= WORK ITEM =
Write every record out again exactly as given.

= INPUT DATA =

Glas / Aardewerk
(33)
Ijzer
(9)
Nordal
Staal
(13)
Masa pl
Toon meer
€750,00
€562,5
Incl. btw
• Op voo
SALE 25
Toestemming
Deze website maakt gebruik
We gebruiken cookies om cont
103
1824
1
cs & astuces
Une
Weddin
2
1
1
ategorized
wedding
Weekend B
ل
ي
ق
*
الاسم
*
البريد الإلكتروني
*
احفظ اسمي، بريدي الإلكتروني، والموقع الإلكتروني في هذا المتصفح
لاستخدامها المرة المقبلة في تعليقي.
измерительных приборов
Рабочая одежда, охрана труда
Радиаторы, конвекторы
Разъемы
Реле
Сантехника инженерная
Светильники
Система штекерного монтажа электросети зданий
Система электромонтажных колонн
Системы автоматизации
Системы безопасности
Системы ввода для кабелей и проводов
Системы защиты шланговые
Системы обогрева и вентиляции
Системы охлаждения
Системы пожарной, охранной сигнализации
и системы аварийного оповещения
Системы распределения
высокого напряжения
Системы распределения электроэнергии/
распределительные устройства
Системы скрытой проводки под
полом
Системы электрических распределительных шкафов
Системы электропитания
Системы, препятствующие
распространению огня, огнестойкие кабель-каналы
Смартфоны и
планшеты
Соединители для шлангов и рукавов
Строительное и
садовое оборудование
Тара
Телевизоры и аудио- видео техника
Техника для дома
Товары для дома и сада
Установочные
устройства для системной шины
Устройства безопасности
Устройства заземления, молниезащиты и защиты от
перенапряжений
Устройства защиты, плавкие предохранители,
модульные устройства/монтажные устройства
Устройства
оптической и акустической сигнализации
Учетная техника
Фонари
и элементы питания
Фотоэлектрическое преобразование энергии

= SOLUTION TO THE PROBLEM =
Glas / Aardewerk
(33)
Ijzer
(9)
Nordal
Staal
(13)
Masa pl
Toon meer
€750,00
€562,5
Incl. btw
• Op voo
SALE 25
Toestemming
Deze website maakt gebruik
We gebruiken cookies om cont
103
1824
1
cs & astuces
Une
Weddin
2
1
1
ategorized
wedding
Weekend B
ل
ي
ق
*
الاسم
*
البريد الإلكتروني
*
احفظ اسمي، بريدي الإلكتروني، والموقع الإلكتروني في هذا المتصفح
لاستخدامها المرة المقبلة في تعليقي.
измерительных приборов
Рабочая одежда, охрана труда
Радиаторы, конвекторы
Разъемы
Реле
Сантехника инженерная
Светильники
Система штекерного монтажа электросети зданий
Система электромонтажных колонн
Системы автоматизации
Системы безопасности
Системы ввода для кабелей и проводов
Системы защиты шланговые
Системы обогрева и вентиляции
Системы охлаждения
Системы пожарной, охранной сигнализации
и системы аварийного оповещения
Системы распределения
высокого напряжения
Системы распределения электроэнергии/
распределительные устройства
Системы скрытой проводки под
полом
Системы электрических распределительных шкафов
Системы электропитания
Системы, препятствующие
распространению огня, огнестойкие кабель-каналы
Смартфоны и
планшеты
Соединители для шлангов и рукавов
Строительное и
садовое оборудование
Тара
Телевизоры и аудио- видео техника
Техника для дома
Товары для дома и сада
Установочные
устройства для системной шины
Устройства безопасности
Устройства заземления, молниезащиты и защиты от
перенапряжений
Устройства защиты, плавкие предохранители,
модульные устройства/монтажные устройства
Устройства
оптической и акустической сигнализации
Учетная техника
Фонари
и элементы питания
Фотоэлектрическое преобразование энергии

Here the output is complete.